DORateLimiter routes each check to a named Durable Object instance. Durable Objects serialize requests to a single instance, so the counter is always accurate. The trade-off is latency: every rate limit check requires a round-trip to the DO, which may be in a different data center if the request originates far from the DO's home location.

RateLimiterFake exists for the same reason as FakeLogger: rate limiters are a side-effecting external dependency. Tests that use fakeRateLimiter() get deterministic behavior without any KV or DO infrastructure. The fake integrates at the point where KVRateLimiter and DORateLimiter check for an active fake, so no test-specific code path is needed in the middleware itself.

Content-Addressed Caching with VersionedKVStore

KV's consistency model — eventual consistency with no atomic compare-and-swap — makes cache invalidation tricky. The conventional approach (write a new value under the same key and delete the old one) has a race window: a reader between the write and the delete may get the old value or a null. VersionedKVStore sidesteps this by separating content storage from pointer storage.

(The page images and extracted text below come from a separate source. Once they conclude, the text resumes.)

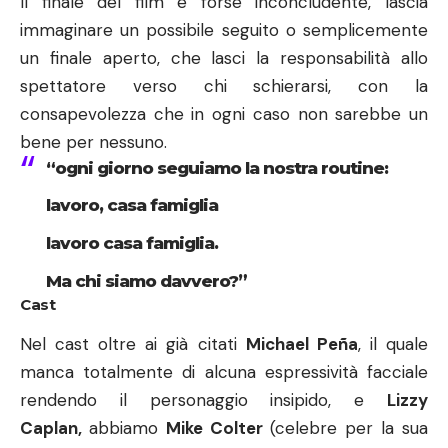
Il finale del film è forse inconcludente, lascia
immaginare un possibile seguito o semplicemente
un finale aperto, che lasci la responsabilità allo
spettatore verso chi schierarsi, con la
consapevolezza che in ogni caso non sarebbe un
bene per nessuno.
“ogni giorno seguiamo la nostra routine:
lavoro, casa famiglia
lavoro casa famiglia.
Ma chi siamo davvero?”
Cast
Nel cast oltre ai già citati
Michael Peña
, il quale
manca totalmente di alcuna espressività facciale
rendendo il personaggio insipido, e
Lizzy
Caplan,
abbiamo
Mike Colter
(celebre per la sua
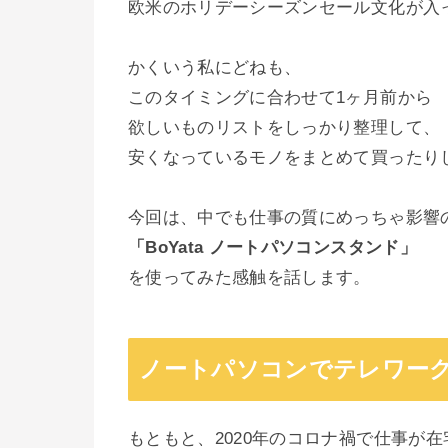
欧米のホリデーシーズンセール文化が入
かくいう私にどねも、
このタイミングに合わせて1ヶ月前から
欲しいものリストをしっかり整理して、
安くなっているモノをまとめて買ったり
今回は、中でも仕事の質にめっちゃ影響
「BoYata ノートパソコンスタンド」
を使ってみた感触を話します。
ノートパソコンでテレワー
もともと、2020年のコロナ禍で仕事が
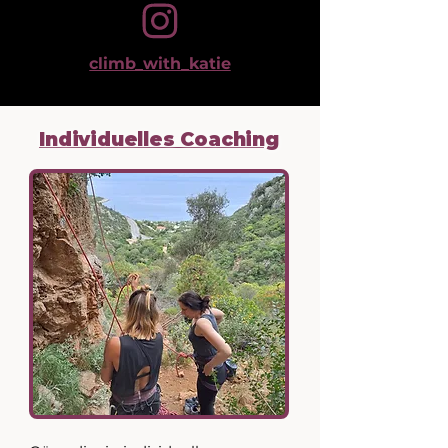
climb_with_katie
Individuelles Coaching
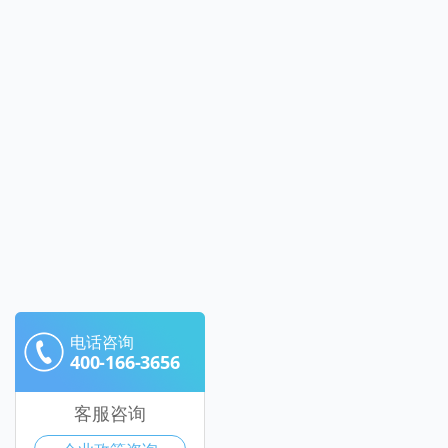
电话咨询
400-166-3656
客服咨询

Content is written under a SHA-256 hash of its serialized form: the same content always produces the same key, and the key is immutable once written. A separate pointer key holds the current hash. Readers follow the pointer; writers update the pointer atomically after writing the content. A reader that follows a stale pointer still gets valid data — it just gets the previous version rather than the latest.

The content TTL controls how long orphaned content entries survive after the pointer moves away. Setting it too low means a pointer update and the subsequent read could race with content expiry on the old value. The default of 24 hours is conservative for data that changes at most once per day.